Other families would have biskucho mainly for merienda, the late afternoon snack, sometimes with cheese.


After a typhoon....

Finally, some families ate it only after a typhoon. This is where the biskucho came in very handy. It didn't need refrigeration. It could last for years in perfectly fine condition in your pantry, as long as it stayed dry. It was ready to eat. No cooking was needed. It was thus perfect for after a typhoon, when the electricity could be out for weeks, if not months.

The durability of this kind of biscuit made it ideal food for sailors when ships lacked refrigeration. Thus they were called sea biscuits, ship biscuits, Navy biscuits, as well as many other names.

Those tin cans...


A common trait among our people was never to throw things out that can be used later.
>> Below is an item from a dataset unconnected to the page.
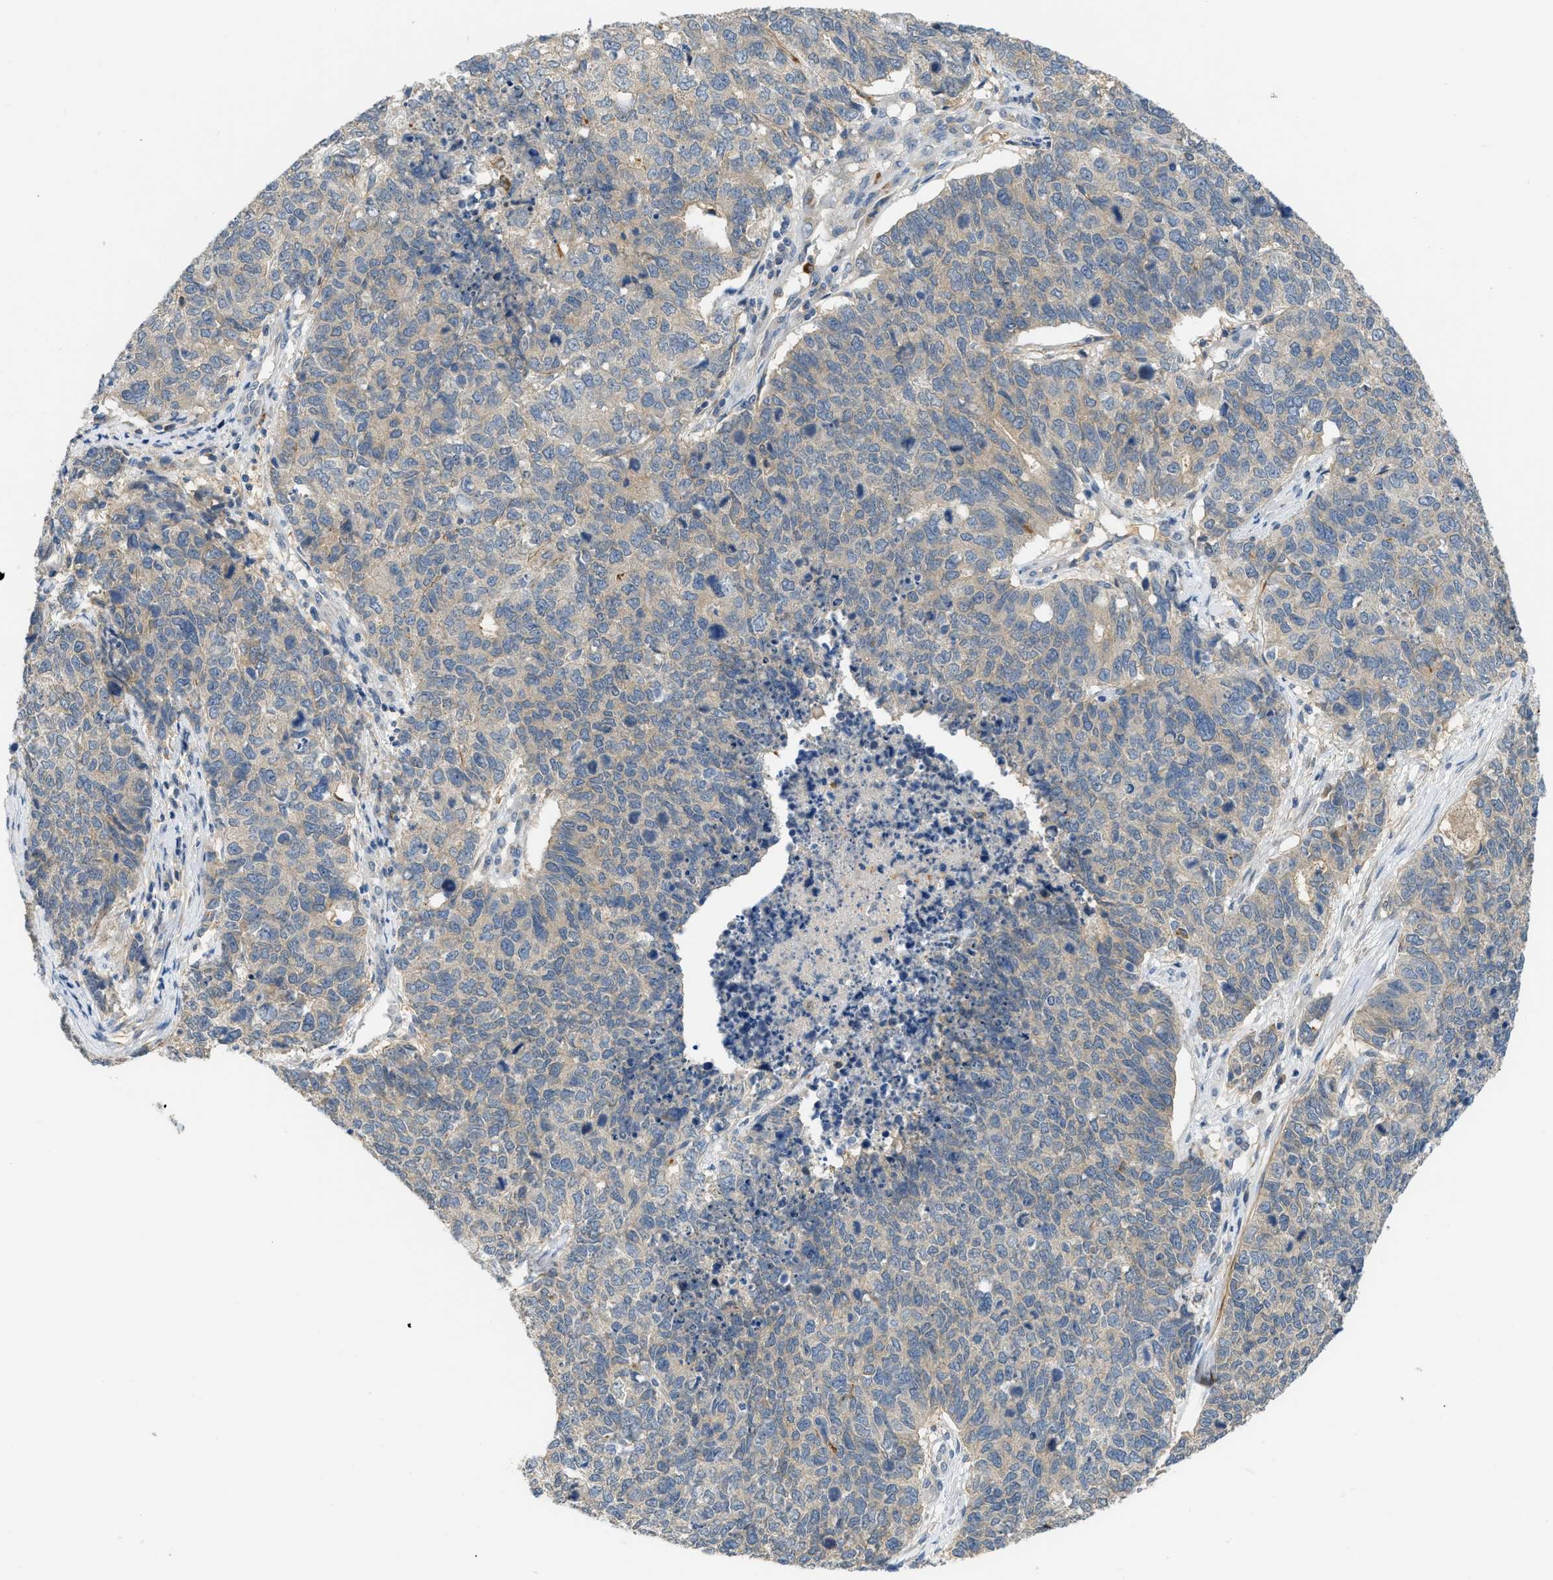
{"staining": {"intensity": "weak", "quantity": "25%-75%", "location": "cytoplasmic/membranous"}, "tissue": "cervical cancer", "cell_type": "Tumor cells", "image_type": "cancer", "snomed": [{"axis": "morphology", "description": "Squamous cell carcinoma, NOS"}, {"axis": "topography", "description": "Cervix"}], "caption": "Brown immunohistochemical staining in squamous cell carcinoma (cervical) displays weak cytoplasmic/membranous positivity in about 25%-75% of tumor cells.", "gene": "RHBDF2", "patient": {"sex": "female", "age": 63}}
Such happened with the tin cans of biskucho . Many elders saved them because they were perfect for storage of many things, food or otherwise. I remember them making excellent containers for pån tosta (toasted bread rolls).

Japanese....

It only takes a few seconds' glance to see that the biskucho eat in the Marianas is Japanese, made by the Kaniya Company of Kofu, Japan.

Guam merchants (many of them Japanese themselves) were importing Japanese goods to Guam since the early part of the 1900s. Up in Saipan, the entire island was run by the Japanese, who transformed the island into an outpost of Japanese culture. The same can be said for Tinian and Luta.

So it is very possible that Japanese biskucho was being sold in our islands since the beginning of the 1900s. In Japan, however, biskucho (known as kanpan in Japanese), did not become well-known until 1937 when Japan's war with China forced the government to promote the sale of kanpan among the people, since the nation had to conserve food for the fighting soldiers. That's when the sale of kanpan hit the roof in Japan, and it became associated with the war effort and the people's participation in it.

Since then, kanpan has become Japan's disaster food. Whenever there is a bad typhoon or earthquake and normal food supplies are strained, relief efforts pass out huge quantities of kanpan to the people.

It was also distributed by the Americans to island people in need for food after the war. That's another way the biskucho became widespread among Pacific islanders.

Disappearing?

The news from Japan, though, is that Kaniya's kanpan, or biskucho, may be a vanishing piece of food history. The tastes of younger Japanese are changing. People in Japan are switching to a new kind of biscuit which started in the 1980s called CalorieMate. Why? It is softer than kanpan. Kaniya is still baking biskucho and we're still buying them in the Marianas, but if sales of Kaniya's hard biscuits fall, the company may stop making them.



Even if every Chamorro in the world continued to buy Kaniya'a biskucho, and I doubt that would ever happen since even many younger Chamorros think that biskucho is man åmko' food (just for the elderly), would that be enough to save the biscuit from extinction?

The good news is that, even if the biscuit is no longer made, the ones already baked, as long as they stay dry, can last longer than you or I can!

VIDEO

How biskucho is made in Japan.



1 comment:

  1. I remember as a kid in Yona and then moved to San Diego when my my family used to eat these biskucho as mentioned in the article. My mom (Rosa Baza Sudo Mesa from Yona, owned a home bakery business making Pan Tosta, Dinner Rolls, and roasting pigs for special events. When she travelled to San Diego from Guam each summer, she used these Biskucho tin cans to transport Pan Tosta and other Chamorro goods for our family to consume and enjoy. To this day, some of our family members have these empty cans to keep as a reminder and memories of our Mom who passed away in 2013. We will always love you Mom❤️ Si Yuus Maase!